At 28, Ankita Raina will be making her Olympics debut partnering six-time Grand Slam winner Sania Mirza in the Tokyo Games tennis competition.
The former Asian Games bronze medallist (singles) is quite excited about the Olympics and shares her thoughts on her prospects and what she is looking for before leaving for Tokyo after training with Sania Mirza at her academy in Hyderabad.
How do you feel about the preparations for the Tokyo Olympics?
There’s a big mix of emotions – excitement, nerves, pride! But I’m determined to focus on the task at hand and give it my best shot. The journey here has been a long one. I’ve always dreamt of it, but it is, of course, no easy feat. The best of the best compete there, and you get a chance only once in four years!
Representing the country at the Olympics is the dream of every athlete and it will now turn into reality for me. I’m excited and really looking forward to it, but I’m also focused on the task at hand. The world’s best athletes are going to be there, and to finish on the podium, I know I’m going to have to play my best tennis ever. That’s what I’m focusing on.
How does it feel to be the first Gujarati female Olympian?
What has been the focus in the training sessions with Sania in Hyderabad before flying to Tokyo?
We’re continuing to work on building on our partnership and understanding. We’ve played and won together before in the Fed Cup, so we definitely make a good team, but we of course have to keep working and keep moving to win, especially against the best. Preparing for the Olympics requires its own tactics, routines, and planning, and us and our teams have been very focused and dedicated towards that.
What do you feel are your strong points and which areas did you focus in the last few weeks before the Olympics?
I’ll let that be a surprise for my opponents (laughs). But I’m someone who plays aggressively and runs down balls. I’ve been working on my serve and net game which is a process and I feel it’s improved as I’ve had good performances this year.
On the role of sports scientist Krushmi Chheda…
A year before the 2018 Asian Games, my coach told me that we should take help of a nutritionist and it really helped to get my fat percentage down. As she has been a player herself, I was comfortable talking to her about nutrition as well and am still in contact with her. Currently, I work with Pooja Lodha for my nutrition.
About partnering with Sania in such a prestigious event, do you feel there will be some sort of pressure by way of expectations?
It’s of course great to partner with someone like Sania, who has been a role model for me! Watching her, learning from her, and wanting to emulate her, to be representing the country at the Olympics by her side, is extremely motivating.
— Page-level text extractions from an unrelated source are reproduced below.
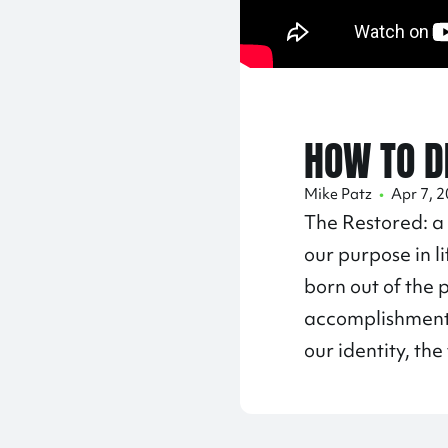
HOW TO D
Mike Patz
•
Apr 7, 
The Restored: a
our purpose in l
born out of the 
accomplishments,
our identity, th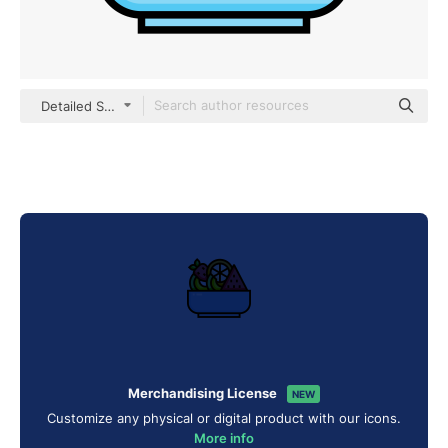
Detailed Straight Lineal color
Merchandising License
NEW
Customize any physical or digital product with our icons.
More info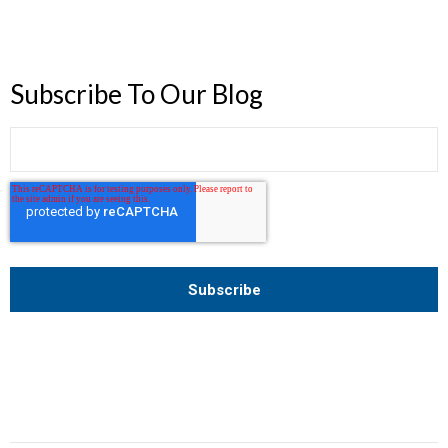
Subscribe To Our Blog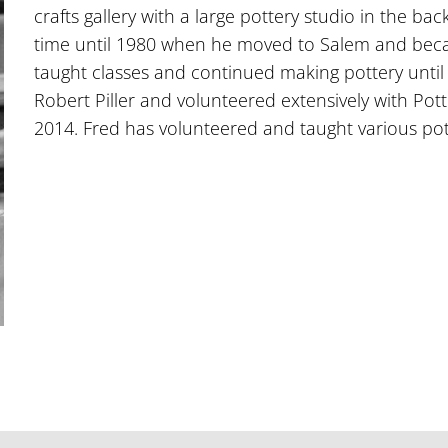
crafts gallery with a large pottery studio in the ba
time until 1980 when he moved to Salem and beca
taught classes and continued making pottery until
Robert Piller and volunteered extensively with Po
2014. Fred has volunteered and taught various pott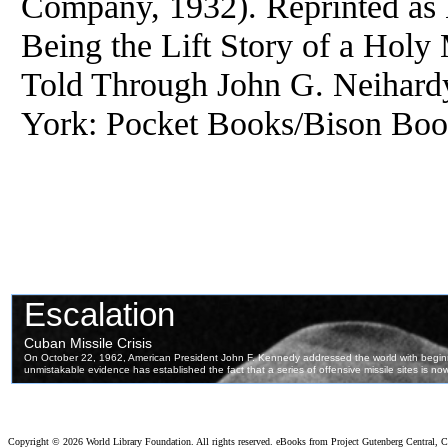
Company, 1932). Reprinted as 
Being the Lift Story of a Holy
Told Through John G. Neihar
York: Pocket Books/Bison Book
Copyright ©
2026 World Library Foundation. All rights reserved. eBooks from Project Gutenberg Central, Cl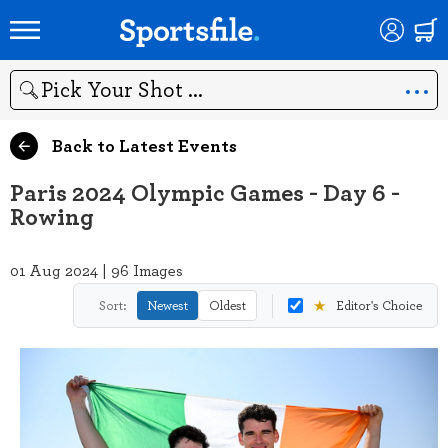
Search
Back to Latest Events
Paris 2024 Olympic Games - Day 6 -
Rowing
01 Aug 2024 | 96 Images
★
Sort:
Newest
Oldest
Editor's Choice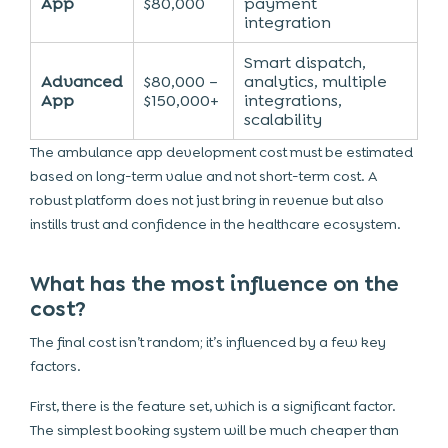
App
$80,000
payment
integration
Smart dispatch,
Advanced
$80,000 –
analytics, multiple
App
$150,000+
integrations,
scalability
The ambulance app development cost must be estimated
based on long-term value and not short-term cost. A
robust platform does not just bring in revenue but also
instills trust and confidence in the healthcare ecosystem.
What has the most influence on the
cost?
The final cost isn’t random; it’s influenced by a few key
factors.
First, there is the feature set, which is a significant factor.
The simplest booking system will be much cheaper than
There of course will be some pressure. It’s natural to have nerves. The best of the best athletes feel it – they just know how to control or play with it better. I’m used to it now. I try to stay in the process, in the present, and that has helped me. Having said that, it’s my debut at the Olympics so I want to be able to give my best and have been preparing for it. But for me, my best has always come when I’ve played for the flag, and this pressure is a privilege!
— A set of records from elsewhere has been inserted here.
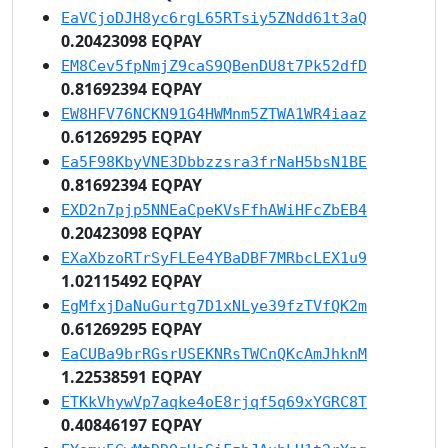
EaVCjoDJH8yc6rgL65RTsiy5ZNdd61t3aQ
0.20423098 EQPAY
EM8Cev5fpNmjZ9caS9QBenDU8t7Pk52dfD
0.81692394 EQPAY
EW8HFV76NCKN91G4HWMnm5ZTWA1WR4iaaz
0.61269295 EQPAY
Ea5F98KbyVNE3Dbbzzsra3frNaH5bsN1BE
0.81692394 EQPAY
EXD2n7pjp5NNEaCpeKVsFfhAWiHFcZbEB4
0.20423098 EQPAY
EXaXbzoRTrSyFLEe4YBaDBF7MRbcLEX1u9
1.02115492 EQPAY
EgMfxjDaNuGurtg7D1xNLye39fzTVfQK2m
0.61269295 EQPAY
EaCUBa9brRGsrUSEKNRsTWCnQKcAmJhknM
1.22538591 EQPAY
ETKkVhywVp7aqke4oE8rjqf5q69xYGRC8T
0.40846197 EQPAY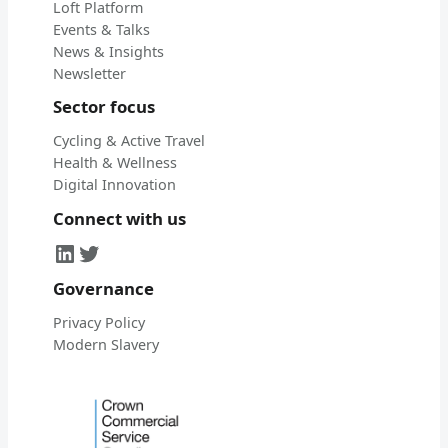
Loft Platform
Events & Talks
News & Insights
Newsletter
Sector focus
Cycling & Active Travel
Health & Wellness
Digital Innovation
Connect with us
LinkedIn
Twitter
Governance
Privacy Policy
Modern Slavery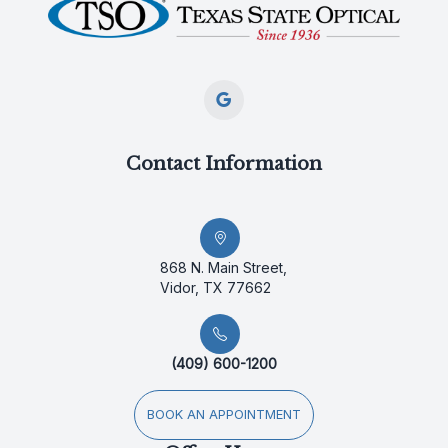
Contact Information
868 N. Main Street,
Vidor, TX 77662
(409) 600-1200
BOOK AN APPOINTMENT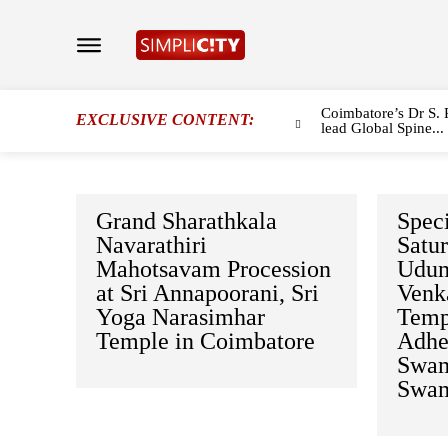
Coimbatore’s Dr S. 
EXCLUSIVE CONTENT:
lead Global Spine...
Grand Sharathkala
Speci
Navarathiri
Satu
Mahotsavam Procession
Udum
at Sri Annapoorani, Sri
Venk
Yoga Narasimhar
Temp
Temple in Coimbatore
Adhe
Swam
Swam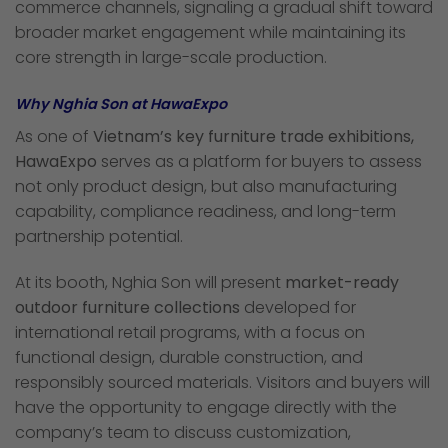
commerce channels, signaling a gradual shift toward
broader market engagement while maintaining its
core strength in large-scale production.
Why Nghia Son at HawaExpo
As one of
Vietnam’s key furniture trade exhibitions,
HawaExpo
serves as a platform for buyers to assess
not only product design, but also manufacturing
capability, compliance readiness, and long-term
partnership potential.
At its booth, Nghia Son will present
market-ready
outdoor furniture collections
developed for
international retail programs, with a focus on
functional design, durable construction, and
responsibly sourced materials. Visitors and buyers will
have the opportunity to engage directly with the
company’s team to discuss customization,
How significant is it that you are playing with someone like Sania with such vast experience and proven track record at the highest level?
It’s extremely helpful and significant, to be able to learn from her experience and she’s been world no. 1 so I feel that’s always there in the opponent’s mind. As I said, I grew up trying to learn from her, so to be playing with her has been an extremely enriching experience.
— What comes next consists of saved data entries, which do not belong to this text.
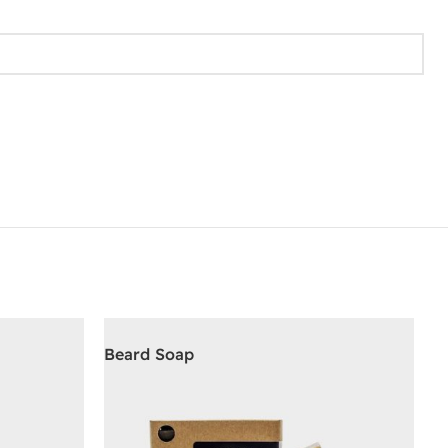
Beard Soap
D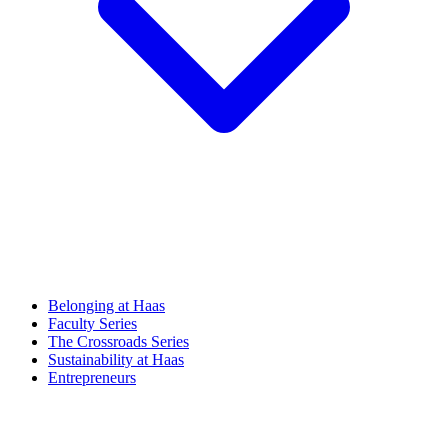
Belonging at Haas
Faculty Series
The Crossroads Series
Sustainability at Haas
Entrepreneurs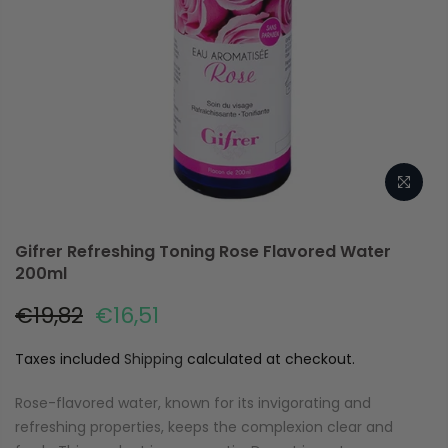
Gifrer Refreshing Toning Rose Flavored Water
200ml
€19,82
€16,51
Taxes included
Shipping
calculated at checkout.
Rose-flavored water, known for its invigorating and
refreshing properties, keeps the complexion clear and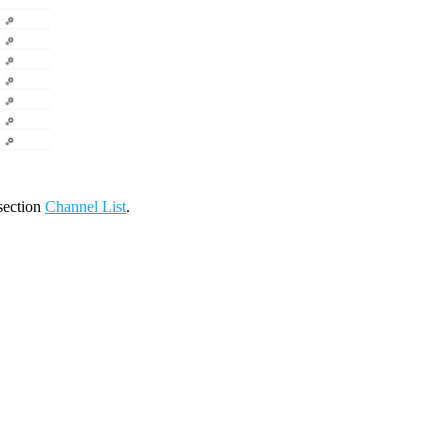
 section
Channel List
.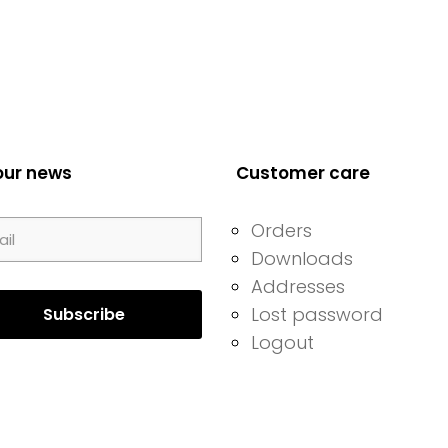
our news
Customer care
Orders
Downloads
Addresses
Lost password
Logout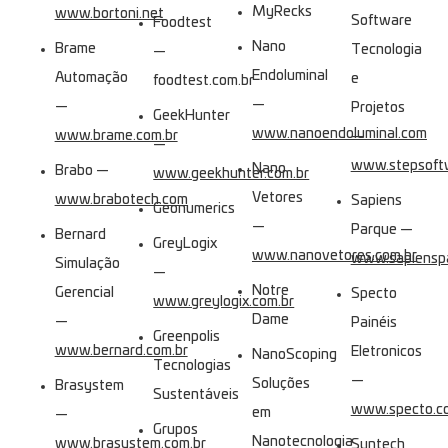
MyRecks
www.bortoni.net
Software
Foodtest
Nano
Brame
Tecnologia
—
Endoluminal
Automação
e
foodtest.com.br
—
—
Projetos
GeekHunter
www.nanoendoluminal.com
www.brame.com.br
—
—
www.stepsoftw
Nano
Brabo —
www.geekhunter.com.br
Vetores
www.brabotech.com
Sapiens
Geonumerics
—
Parque —
Bernard
GreyLogix
www.nanovetores.com.br
www.sapienspa
Simulação
—
Notre
Gerencial
Specto
www.greylogix.com.br
Dame
—
Painéis
Greenpolis
www.bernard.com.br
Eletronicos
NanoScoping
Tecnologias
—
Soluções
Brasystem
Sustentáveis
www.specto.co
em
—
Grupos
Nanotecnologia
www.brasystem.com.br
Suntech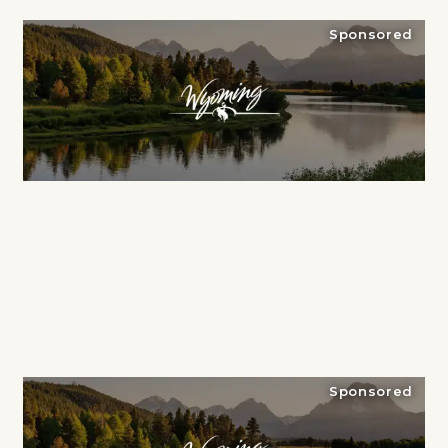
Sponsored
Sponsored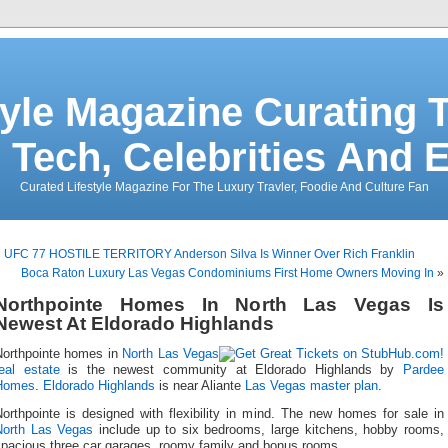
tyle Magazine Curating T
 Tech, Celebrities And 
Curated Lifestyle Magazine For The Luxury Travler, Foodie And Culture Fan
«
UFC 77 HOSTILE TERRITORY Anderson Silva Is Winner Over Rich Franklin
Boca Raton Luxury Las Vegas Condominiums First Home Owners Moving In
»
Northpointe Homes In North Las Vegas Is
Newest At Eldorado Highlands
Northpointe homes in
North Las Vegas
eal estate
is the newest community at Eldorado Highlands by
Pardee
Homes
.
Eldorado Highlands
is near Aliante
Las Vegas master plan
.
orthpointe is designed with flexibility in mind. The new homes for sale in
North Las Vegas
include up to six bedrooms, large kitchens, hobby rooms,
spacious three car garages, roomy family and bonus rooms.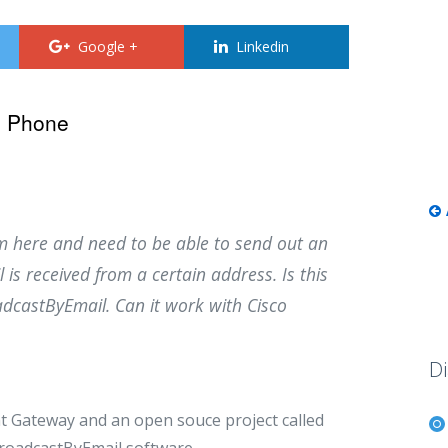
Google +
Linkedin
o Phone
m here and need to be able to send out an
s received from a certain address. Is this
dcastByEmail. Can it work with Cisco
Di
t Gateway and an open souce project called
BroadcastByEmail software.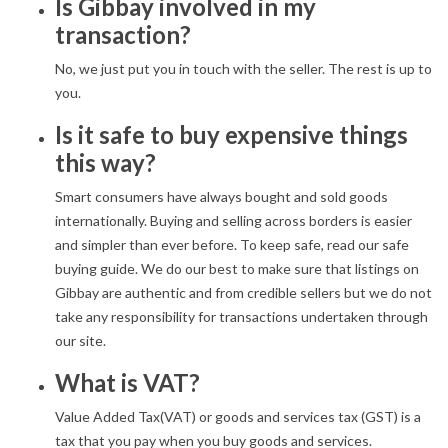
Is Gibbay involved in my
transaction?
No, we just put you in touch with the seller. The rest is up to
you.
Is it safe to buy expensive things
this way?
Smart consumers have always bought and sold goods
internationally. Buying and selling across borders is easier
and simpler than ever before. To keep safe, read our safe
buying guide. We do our best to make sure that listings on
Gibbay are authentic and from credible sellers but we do not
take any responsibility for transactions undertaken through
our site.
What is VAT?
Value Added Tax(VAT) or goods and services tax (GST) is a
tax that you pay when you buy goods and services.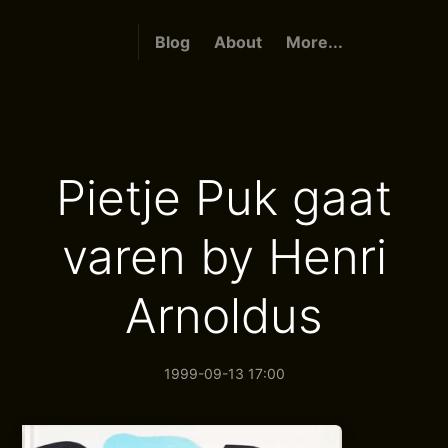
Blog
About
More...
Pietje Puk gaat
varen by Henri
Arnoldus
1999-09-13 17:00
What do you feel can be the surprise weapon when both of you enter the field in Tokyo?
I think Sania’s experience mixed with my enthusiasm to prove that I belong here, for my debut, could be a great combination.
What can be the biggest challenge in your campaign in the Olympics in search of a medal?
We’re up against the best in the world, and I’m sure the challenges will be many, but I think we just have to trust ourselves and keep fighting. Sania has beaten the best in the world, and I’ve had a good season as well, having also won a medal at the Asian games before. So I do believe in my own strengths, and I think we just have to stick to our guns, and we can definitely beat the best.How important is the experience of playing in the Grand Slams before heading into the Olympics?
It’s great. I feel a lot more confident. I also feel a lot more prepared to face the best in the world! Qualifying for the main draw of all the slams shows the result of the work we’ve been putting in as a team, and that gives me more confidence in my game.
What is the target in Tokyo?
We obviously want to aim for the best, but it’s important to just take it one match at a time. It’s very easy to get carried away, and that distraction can often be the mistake. So I’m just going to cherish every game there, stay focused, take it one win at a time. The aim is always to bring laurels to the country and a podium finish would be where I would like see us at the end of the games.
How do you feel about taking part in an Olympics without fans?
The fans are the heart of such events so the cheering and atmosphere will be missed.
The Indian fans are absolutely incredible, no matter where in the world you go, and I’m always extremely thankful to have them in our corner! The support I’ve seen over the years, I’ll keep it with me, and try to give them something to cheer for from home.